Der russische Gesandte fügte hinzu, dass die Besucher den Premierminister weder entführen noch untersuchen müssten.

Internationale Diplomatie beinhaltet oft subtile Verhandlungen und sorgfältig formulierte Erklärungen.

Manchmal jedoch nehmen geopolitische Rivalitäten eine so bizarre Wendung, dass Beobachter nur noch den Kopf schütteln können. Ein prominenter ausländischer Beamter hat die politische Provokation nun auf ein kosmisches Niveau gehoben.

Eine außerirdische Forderung

Ein hochrangiger russischer Beamter hat sich an den Himmel gewandt, um eine politische Auseinandersetzung in London zu lösen. Kirill Dmitriev, ein Sonderbeauftragter Wladimir Putins, forderte kürzlich über soziale Medien einen Führungswechsel im Vereinigten Königreich.

Anstatt sich an die Wähler zu richten, adressierte er seine Botschaft an außerirdisches Leben.

Auf X verfasste Dmitriev einen ungewöhnlichen Appell an alle Wesen, die die Erde beobachten.

„Liebe Außerirdische, während ihr euch auf den Kontakt mit der Menschheit vorbereitet, zeigt bitte eure Allmacht und Güte, indem ihr Keir Starmer zum Rücktritt überzeugt“, schrieb er laut Digi24.

Der russische Gesandte fügte hinzu, dass die Besucher den Premierminister weder entführen noch untersuchen müssten.

Dem Bericht von Digi24 zufolge behauptete Dmitriev, sie müssten ihm lediglich die Meinung des Volkes übermitteln und erklären, dass sein Rücktritt der „westlichen Zivilisation Hoffnung geben könnte“.

Steigender innenpolitischer Druck

Diese kosmische Provokation kommt zu einem äußerst sensiblen Zeitpunkt für London. Belfast wurde von heftigen Protesten erschüttert. Dmitriev hat diese innenpolitischen Auseinandersetzungen häufig aufgegriffen und den Premierminister zuvor als Kriegstreiber bezeichnet.

Der russische Diplomat fungiert auch als wichtiger Verhandlungsführer mit den Vereinigten Staaten bezüglich des Ukraine-Krieges.

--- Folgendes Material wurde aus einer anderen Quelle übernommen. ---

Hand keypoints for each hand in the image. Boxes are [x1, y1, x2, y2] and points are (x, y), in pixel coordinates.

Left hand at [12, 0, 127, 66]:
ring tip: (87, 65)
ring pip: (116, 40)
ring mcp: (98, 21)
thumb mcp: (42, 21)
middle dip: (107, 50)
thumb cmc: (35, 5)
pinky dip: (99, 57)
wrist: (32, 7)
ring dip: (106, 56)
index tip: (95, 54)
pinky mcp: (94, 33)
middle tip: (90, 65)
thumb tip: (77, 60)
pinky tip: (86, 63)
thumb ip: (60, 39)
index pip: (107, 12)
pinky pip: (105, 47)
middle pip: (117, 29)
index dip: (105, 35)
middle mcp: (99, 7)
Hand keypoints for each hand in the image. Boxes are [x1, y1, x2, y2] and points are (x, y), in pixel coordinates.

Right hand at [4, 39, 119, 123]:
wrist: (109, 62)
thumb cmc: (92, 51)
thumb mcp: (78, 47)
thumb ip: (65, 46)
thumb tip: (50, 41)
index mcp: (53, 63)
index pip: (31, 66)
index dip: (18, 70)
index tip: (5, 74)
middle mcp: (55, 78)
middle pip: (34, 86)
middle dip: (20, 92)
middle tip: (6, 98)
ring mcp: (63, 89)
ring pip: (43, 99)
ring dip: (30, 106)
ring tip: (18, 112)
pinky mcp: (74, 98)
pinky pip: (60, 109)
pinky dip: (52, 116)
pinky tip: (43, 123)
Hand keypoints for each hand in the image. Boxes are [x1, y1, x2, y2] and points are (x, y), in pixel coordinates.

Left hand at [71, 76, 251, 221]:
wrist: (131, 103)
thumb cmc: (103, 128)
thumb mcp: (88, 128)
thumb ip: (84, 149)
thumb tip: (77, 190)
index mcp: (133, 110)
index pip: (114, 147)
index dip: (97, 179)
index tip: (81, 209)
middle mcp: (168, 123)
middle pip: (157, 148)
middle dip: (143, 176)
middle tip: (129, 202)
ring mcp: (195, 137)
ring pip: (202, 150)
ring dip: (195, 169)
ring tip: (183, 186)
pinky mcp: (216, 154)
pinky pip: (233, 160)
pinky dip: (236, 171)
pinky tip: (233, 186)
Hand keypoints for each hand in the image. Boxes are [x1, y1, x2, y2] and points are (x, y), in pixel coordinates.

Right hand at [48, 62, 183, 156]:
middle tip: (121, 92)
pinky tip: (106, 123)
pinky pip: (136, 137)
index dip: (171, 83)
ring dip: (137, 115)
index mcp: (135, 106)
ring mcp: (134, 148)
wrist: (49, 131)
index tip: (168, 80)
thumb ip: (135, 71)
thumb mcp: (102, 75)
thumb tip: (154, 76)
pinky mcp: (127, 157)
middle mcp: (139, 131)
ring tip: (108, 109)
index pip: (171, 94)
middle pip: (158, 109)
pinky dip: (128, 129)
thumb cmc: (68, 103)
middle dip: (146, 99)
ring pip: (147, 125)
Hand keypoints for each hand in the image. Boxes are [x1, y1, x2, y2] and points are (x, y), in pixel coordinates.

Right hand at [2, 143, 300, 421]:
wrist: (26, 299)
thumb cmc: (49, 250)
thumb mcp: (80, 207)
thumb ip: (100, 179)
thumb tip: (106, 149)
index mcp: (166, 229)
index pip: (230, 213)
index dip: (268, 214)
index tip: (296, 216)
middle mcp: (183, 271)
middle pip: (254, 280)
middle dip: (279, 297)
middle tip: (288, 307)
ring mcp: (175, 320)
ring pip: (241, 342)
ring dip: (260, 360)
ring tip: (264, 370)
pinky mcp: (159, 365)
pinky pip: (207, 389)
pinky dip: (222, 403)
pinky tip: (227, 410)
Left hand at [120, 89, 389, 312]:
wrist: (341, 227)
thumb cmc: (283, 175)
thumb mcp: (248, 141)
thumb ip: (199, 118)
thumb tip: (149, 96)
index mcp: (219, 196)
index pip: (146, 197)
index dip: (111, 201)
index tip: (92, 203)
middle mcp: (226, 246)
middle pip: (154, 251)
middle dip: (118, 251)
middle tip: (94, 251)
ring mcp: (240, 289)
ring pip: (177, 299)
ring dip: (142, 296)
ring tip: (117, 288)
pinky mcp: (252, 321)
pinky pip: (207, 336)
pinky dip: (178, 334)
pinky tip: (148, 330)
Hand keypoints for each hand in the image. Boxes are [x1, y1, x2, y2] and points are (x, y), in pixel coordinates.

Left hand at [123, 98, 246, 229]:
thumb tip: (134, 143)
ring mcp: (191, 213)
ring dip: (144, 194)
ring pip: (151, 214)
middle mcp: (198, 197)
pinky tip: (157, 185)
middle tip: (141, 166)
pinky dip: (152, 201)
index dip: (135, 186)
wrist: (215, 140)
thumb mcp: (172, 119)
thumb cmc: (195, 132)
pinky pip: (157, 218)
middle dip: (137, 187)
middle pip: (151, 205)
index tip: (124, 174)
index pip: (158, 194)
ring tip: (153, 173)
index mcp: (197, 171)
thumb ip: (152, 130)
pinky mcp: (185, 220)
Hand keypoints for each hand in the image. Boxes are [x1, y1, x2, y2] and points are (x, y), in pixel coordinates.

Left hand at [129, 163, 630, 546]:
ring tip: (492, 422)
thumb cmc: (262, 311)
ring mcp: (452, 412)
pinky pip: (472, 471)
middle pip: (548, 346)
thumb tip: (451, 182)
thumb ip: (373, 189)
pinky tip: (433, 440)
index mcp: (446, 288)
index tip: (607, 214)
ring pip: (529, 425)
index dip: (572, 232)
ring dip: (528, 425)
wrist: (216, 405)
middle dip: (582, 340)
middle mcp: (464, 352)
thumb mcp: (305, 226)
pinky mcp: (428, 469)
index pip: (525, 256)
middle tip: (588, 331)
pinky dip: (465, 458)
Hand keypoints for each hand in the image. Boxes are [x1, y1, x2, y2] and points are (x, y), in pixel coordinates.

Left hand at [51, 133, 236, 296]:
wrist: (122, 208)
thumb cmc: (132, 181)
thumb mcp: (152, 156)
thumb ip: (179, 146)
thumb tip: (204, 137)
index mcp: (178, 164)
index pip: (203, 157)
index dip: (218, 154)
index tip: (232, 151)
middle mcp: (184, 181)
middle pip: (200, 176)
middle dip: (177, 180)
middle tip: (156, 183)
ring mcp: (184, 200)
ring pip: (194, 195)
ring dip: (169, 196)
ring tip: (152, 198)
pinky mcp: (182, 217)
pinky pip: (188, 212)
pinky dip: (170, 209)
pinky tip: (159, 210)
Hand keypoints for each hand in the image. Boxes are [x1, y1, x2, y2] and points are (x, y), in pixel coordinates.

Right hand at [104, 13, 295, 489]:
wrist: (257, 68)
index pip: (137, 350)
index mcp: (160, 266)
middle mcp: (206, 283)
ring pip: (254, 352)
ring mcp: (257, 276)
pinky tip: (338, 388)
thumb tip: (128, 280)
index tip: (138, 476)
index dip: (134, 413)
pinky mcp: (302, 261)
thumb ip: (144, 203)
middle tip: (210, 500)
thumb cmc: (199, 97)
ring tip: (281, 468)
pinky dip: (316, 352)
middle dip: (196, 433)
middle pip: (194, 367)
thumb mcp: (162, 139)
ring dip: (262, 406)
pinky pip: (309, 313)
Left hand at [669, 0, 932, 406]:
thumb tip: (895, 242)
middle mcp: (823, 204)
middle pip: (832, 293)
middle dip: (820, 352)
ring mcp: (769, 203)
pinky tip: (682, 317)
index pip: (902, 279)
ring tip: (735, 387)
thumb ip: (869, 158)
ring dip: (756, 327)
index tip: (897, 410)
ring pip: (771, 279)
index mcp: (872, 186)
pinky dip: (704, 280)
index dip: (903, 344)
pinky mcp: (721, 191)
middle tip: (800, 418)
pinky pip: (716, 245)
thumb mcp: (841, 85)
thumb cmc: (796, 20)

Trotz seiner wichtigen Rolle hat er monatelang die politische Instabilität in Großbritannien verspottet. Er scherzte sogar, der Premierminister habe die Erde und außerirdische Zivilisationen gegen sich vereint.

Während die außerirdischen Bemerkungen satirisch sind, ist der politische Druck auf den Premierminister sehr real. Nach einer schweren Niederlage bei den Kommunalwahlen traten vier parlamentarische Staatssekretäre von ihren Ämtern zurück und forderten einen Wechsel an der Spitze.

Kampf ums Überleben

Der britische Regierungschef hat alle Rücktrittsforderungen entschieden zurückgewiesen. Er stellte sich der Kritik und blieb standhaft.

„Ich werde mich dieser Verantwortung nicht entziehen und das Land nicht ins Chaos stürzen“, erklärte der Premierminister laut Digi24.

Die aktuelle politische Realität markiert einen starken Rückgang gegenüber seinem anfänglichen Erfolg. Im Jahr 2024 zog die Labour Party mit einer überwältigenden Mehrheit von 411 Parlamentssitzen ins Amt ein. Nun ist die öffentliche Unterstützung vollständig zusammengebrochen.

Daten von Politico zeigen, dass Labour auf magere 17 Prozent Unterstützung abgestürzt ist. Sie liegen nun sowohl hinter Reform UK mit 25 Prozent als auch hinter den Konservativen mit 18 Prozent.